R — Je crois qu'il est bon que les jeunes soient des individualistes. Il y a, à l'intérieur du mouvement, beaucoup de possibilités de promotions et de compétitions qui permettent au scout de découvrir son individualité. Ainsi, le jeune peut graduellement escalader les différents échelons dans la hiérarchie et prendre des responsabilités qui le rendront plus apte, plus tard, à faire montre de cet esprit d'initiative si nécessaire dans la vie. Il faut souligner que ce sont les jeunes eux-mêmes qui mènent le mouvement et non pas les scout leaders. Pour le port des badges, je crois qu'on tend à sous-estimer la fierté que les jeunes ressentent à porter un symbole — le badge — qui reflète leur mérite.
Q : Le scoutisme est axé sur l'amitié. N'est-il pas paradoxal que l'organisation des différents groupes de scouts de l'île soit très souvent sur une base communale ou religieuse?
R — Il est vrai de dire que le scoutisme à Maurice a été formé sur une telle base. Les mouvements religieux ont montré beaucoup d'intérêt dans le mouvement et ils ont, du reste, très bien mené les associations dont ils étaient responsables. Mais je dois dire que, personnellement, j'ai toujours été d'accord avec la World Scout Association, que l'administration du mouvement scout à Maurice devrait être placée sur une base régionale et non religieuse. C'est particulièrement dans un pays comme Maurice que le changement doit s'opérer car il y a ici beaucoup de religions. Mais, il faut mentionner, ici, qu'à l'issue du premier Working Party que nous avons eu, il a été décidé que dorénavant tous les scouts de l'île seraient organisés en groupements régionaux qui porteraient des numéros — First Port Louis Scouts, ainsi de suite, plutôt que l'ancien système où nous avions des First Hindu, Chinese, ou Catholic Scouts. Il est bien entendu que cela donne, au niveau administratif, tout au moins, la possibilité aux différents groupes d'être plus ouverts. Il est évident que le genre de changement recherché ici ne peut être fait du jour au lendemain. Mais il y a certainement un changement d'attitude et, avec le temps, les groupes s'ouvriront davantage.
Q : Comment voyez-vous l'avenir du scoutisme à Maurice?

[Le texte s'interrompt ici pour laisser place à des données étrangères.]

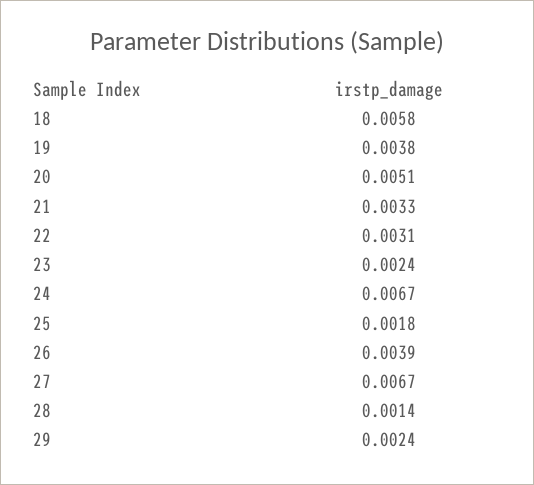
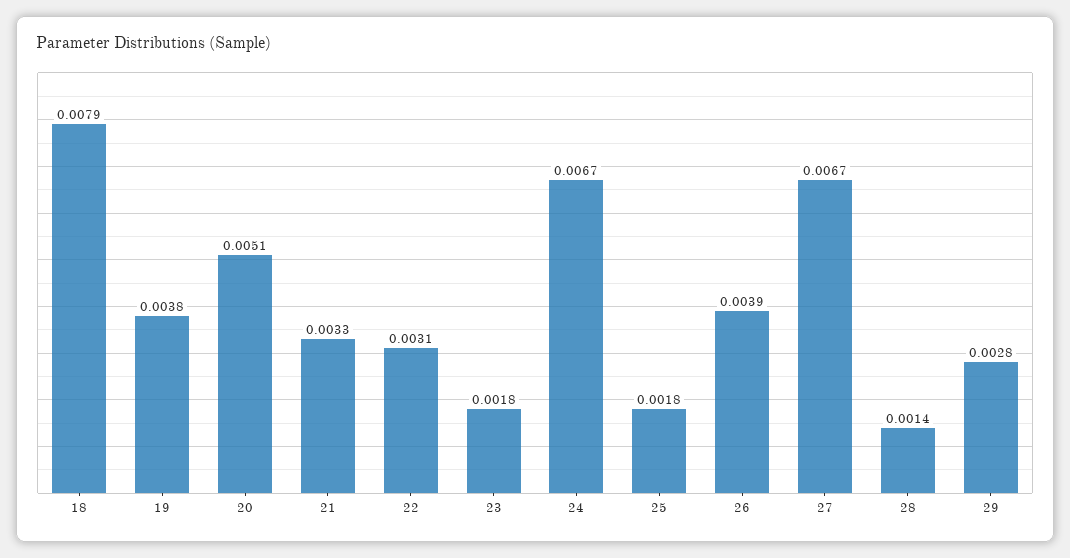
18: 0.0058 -> 0.0079
23: 0.0024 -> 0.0018
29: 0.0024 -> 0.0028

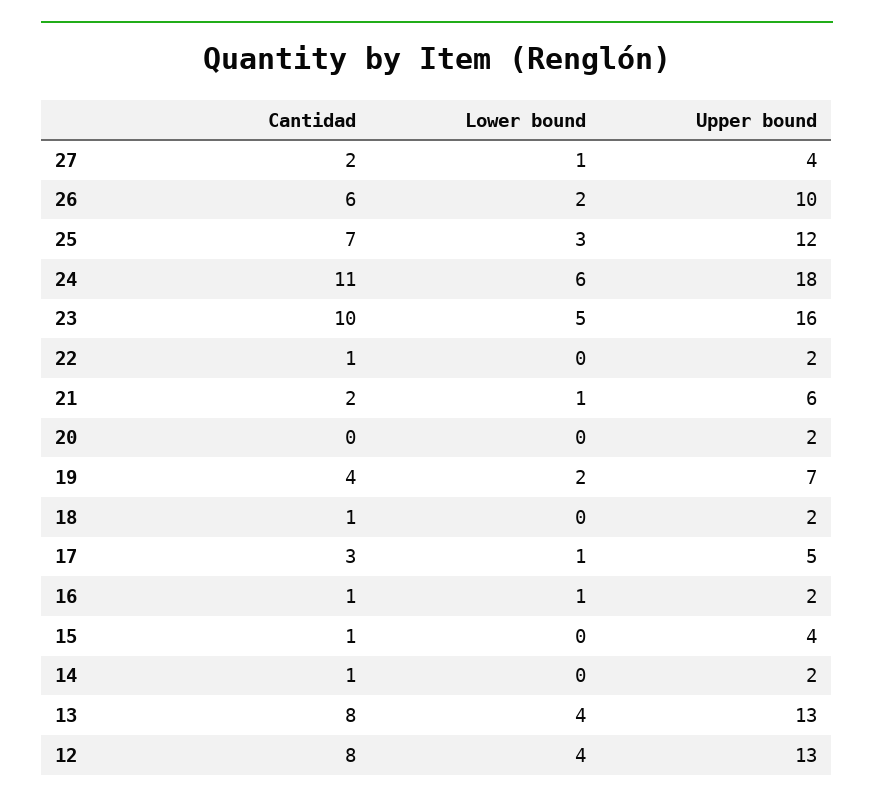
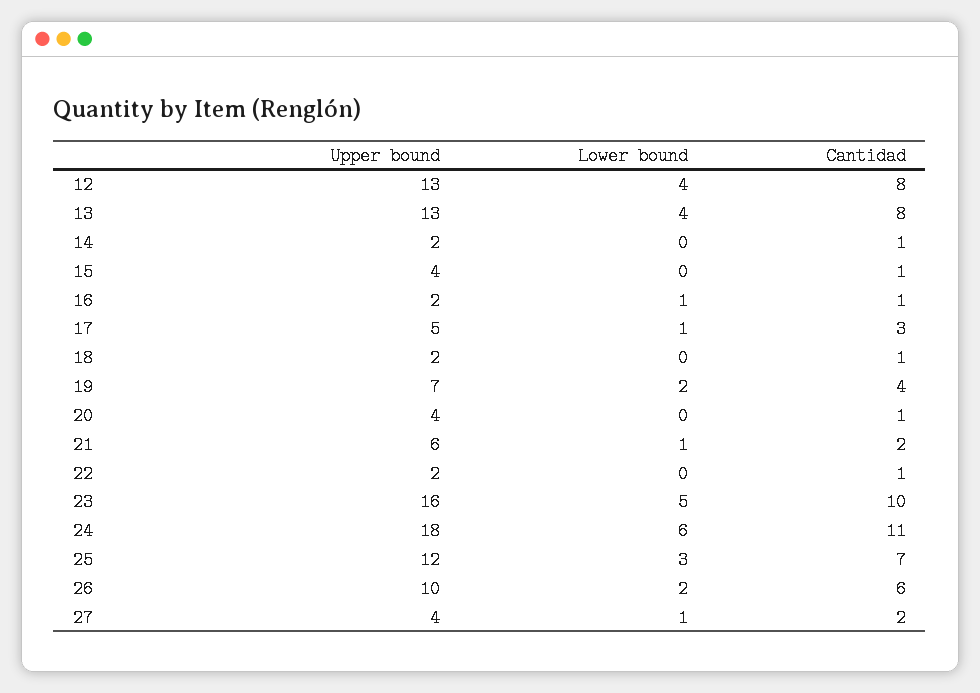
Cantidad, 20: 0 -> 1
Upper bound, 20: 2 -> 4

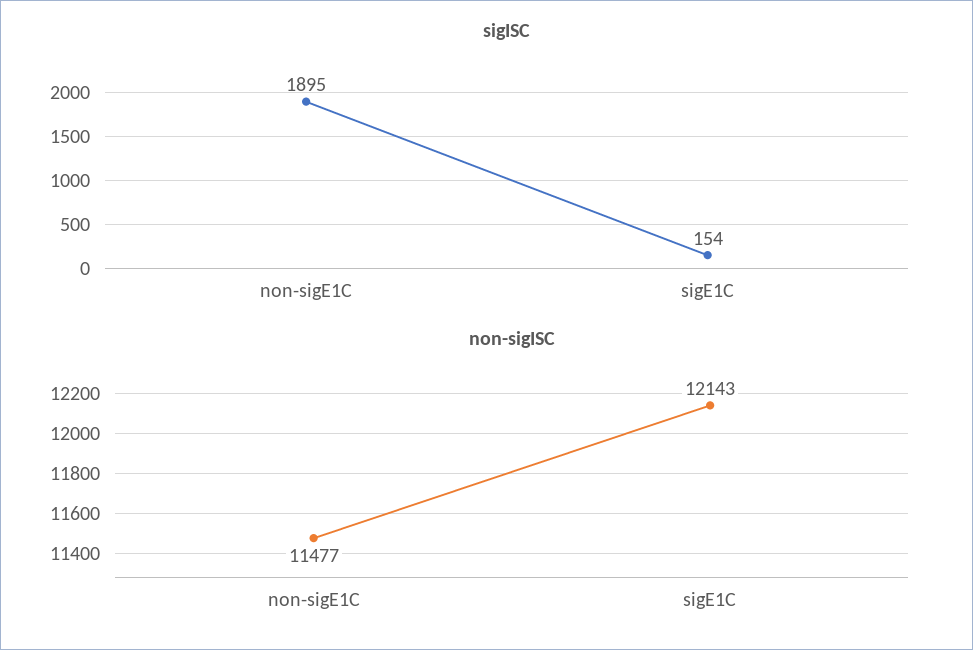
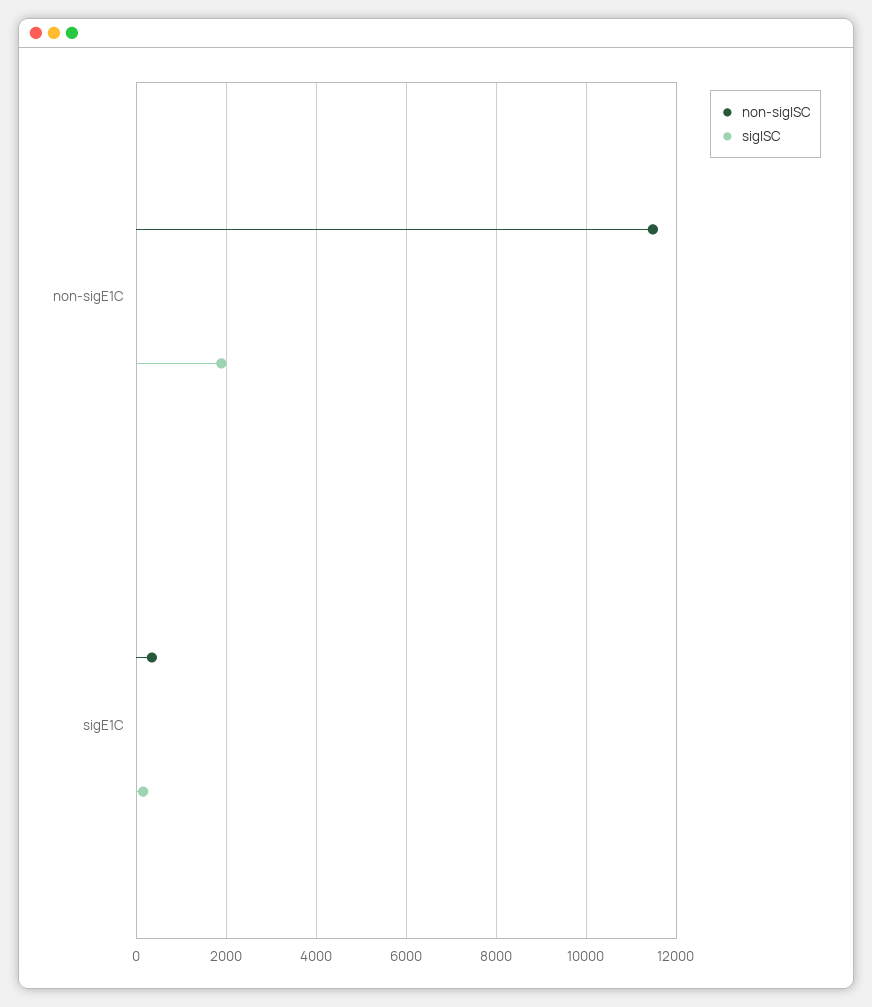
non-sigISC, sigE1C: 12143 -> 400

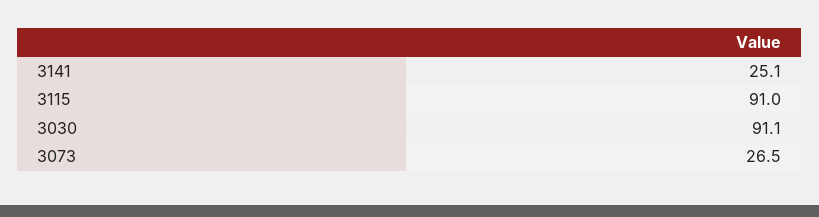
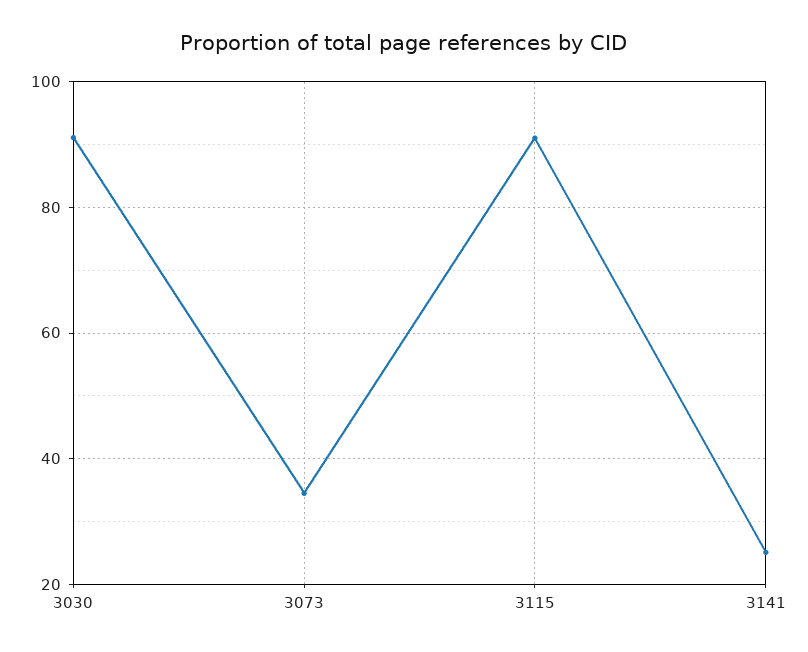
3073: 26.5 -> 34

R — Les jeunes ont beaucoup de tentations et de problèmes, mais je suis confiant qu'avec les chefs que nous avons en ce moment — dont M. S. Dhanjee qui a une très grande expérience de travail avec les jeunes — le mouvement pourra faire face au challenge. Le mouvement a aujourd'hui atteint sa maturité. Il s'agit maintenant de se développer à travers la campagne et non pas seulement dans les villes. Il y a cependant un sérieux handicap dans le sens que nous ne possédons pas encore un quartier général qui sera nécessairement le point de convergence du mouvement. On nous a fait le don d'un terrain à Trianon et nous essayons en ce moment de trouver les fonds nécessaires, soit Rs 350 000, à la construction de ce quartier général.